Worum geht es? Ein Coop-Kunde sieht in der Fleischtheke einen Gitzi-Keule. Gemäss Deklaration handelt es sich um aufgetautes Fleisch, das am selben Tag abläuft. Er kauft es nicht: «Ich hätte es ja noch am gleichen Tag kochen müssen.» Am Tag darauf liegt der gleiche «Gitzi-Schlegel» 50 Prozent günstiger erneut in der Auslage – tiefgekühlt und mindestens drei Monate länger haltbar. Coop hat also aufgetautes Fleisch noch einmal tiefgekühlt und das Haltbarkeitsdatum verlängert.
Weshalb wundert sich der Kunde? Er möchte vor allem wissen, ob das erlaubt ist. Die Qualität von Fleisch nehme doch ab durch das Wieder-Einfrieren. Er könne sich nicht vorstellen, dass man so Fleisch länger haltbar machen könne, sagt er im SRF-Konsumentenmagazin «Espresso». Tatsächlich kann Fleisch an Qualität verlieren durch das (Wieder-)Einfrieren. Dass die Gitzi-Keule ja 50 Prozent günstiger ist, lässt der Mann nicht gelten: «Dann würden sie es doch besser am Tag des Verbrauchdatums schon zum halben Preis anbieten.»

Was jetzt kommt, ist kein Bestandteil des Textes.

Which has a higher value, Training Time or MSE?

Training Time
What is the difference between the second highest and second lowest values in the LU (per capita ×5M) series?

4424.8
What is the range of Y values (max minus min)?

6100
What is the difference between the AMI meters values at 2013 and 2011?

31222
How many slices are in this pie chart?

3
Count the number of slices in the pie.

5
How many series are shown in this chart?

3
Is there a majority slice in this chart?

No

Das (Wieder-)Einfrieren vor dem Ablauf des Verbrauchsdatums ist eine Massnahme, um die Haltbarkeit von Lebensmitteln über das Haltbarkeitsdatum hinaus zu verlängern.
Was gilt im Detailhandel? Fleisch wieder einfrieren, ist laut dem Bundesamt für Lebensmitteilsicherheit und Veterinärwesen erlaubt. Das helfe, Food Waste zu vermeiden, so das BLV: «Das (Wieder-)Einfrieren vor dem Ablauf des Verbrauchsdatums ist eine Massnahme, um die Haltbarkeit von Lebensmitteln über das Haltbarkeitsdatum hinaus zu verlängern und so deren Verlust zu vermeiden.» Es gibt aber Regeln, an die sich die Betriebe halten müssen (siehe Box).

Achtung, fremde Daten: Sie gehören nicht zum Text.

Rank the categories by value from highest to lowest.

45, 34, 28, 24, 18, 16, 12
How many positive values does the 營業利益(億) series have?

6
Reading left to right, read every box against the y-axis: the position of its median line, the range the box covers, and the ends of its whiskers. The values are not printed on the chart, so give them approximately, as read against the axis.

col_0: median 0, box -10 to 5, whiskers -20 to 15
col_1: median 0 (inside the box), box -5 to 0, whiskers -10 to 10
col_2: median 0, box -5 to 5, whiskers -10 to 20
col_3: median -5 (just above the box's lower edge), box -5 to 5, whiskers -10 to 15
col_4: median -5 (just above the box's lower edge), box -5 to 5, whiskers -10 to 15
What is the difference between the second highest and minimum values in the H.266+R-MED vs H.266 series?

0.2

Wie begründet Coop das Wieder-Einfrieren? Auf Anfrage teilt der Detailhändler mit, man friere seit zwei Jahren mehrere hundert Produkte am Verbrauchsdatum ein und biete sie zum halben Preis an.
Dank dieser Anstrengung kann das eingefrorene Fleisch nahezu vollständig gerettet werden.

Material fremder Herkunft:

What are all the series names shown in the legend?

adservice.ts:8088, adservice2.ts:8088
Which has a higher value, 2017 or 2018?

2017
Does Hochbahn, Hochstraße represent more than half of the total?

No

Es handle sich um einen weiteren Schritt zur vollständigen Vermeidung von Food Waste beim Frischfleisch, sagt Sprecherin Céline Venetz. Die eingefrorenen Fleischprodukte könnten damit «nahezu vollständig gerettet werden». Man halte sich dabei an die geltenden Bestimmungen und führe im Sinne der Qualitätssicherung in den Supermärkten regelmässige Kontrollen durch.
Kann ich Fleisch auch daheim ein zweites Mal einfrieren? Das Bundesamt für Lebensmittelsicherheit und Veterinärwesen rät dringend davon ab: «Denn das fachkompetente ‹industrielle› Einfrieren unterscheidet sich vom Einfrieren im eigenen Gefrierfach.» Insbesondere würden in der Industrie Produkte schneller durchgefroren. Und: «Beim Auftauen zu Hause kann es bei unsachgemässer Durchführung zu einer erheblichen Vermehrung von Keimen kommen, zum Beispiel wenn die Auftautemperatur falsch gewählt wird.»
Sofern die Kühlkette eingehalten wird und die Temperatur sehr tief ist, ist es in Ordnung.
Etwas weniger streng ist Lars Fieseler, Professor für Lebensmittel-Mikrobiologie an der ZHAW und Präsident der Schweizerischen Gesellschaft für Lebensmittelhygiene: «Sofern die Kühlkette eingehalten und die Temperatur sehr tief ist, ist es in Ordnung.» Sobald Fleisch aber beispielsweise etwas länger in der Einkaufstasche gelegen habe oder gar bei Raumtemperatur aufgetaut worden sei, sollte es nicht wieder eingefroren werden. Das aufgetaute Fleisch kochen und dann wieder einfrieren, sei hingegen unproblematisch: «Beim Kochen sterben die Keime ab, sofern die Temperatur genügend hoch und die Kochzeit lange genug ist.»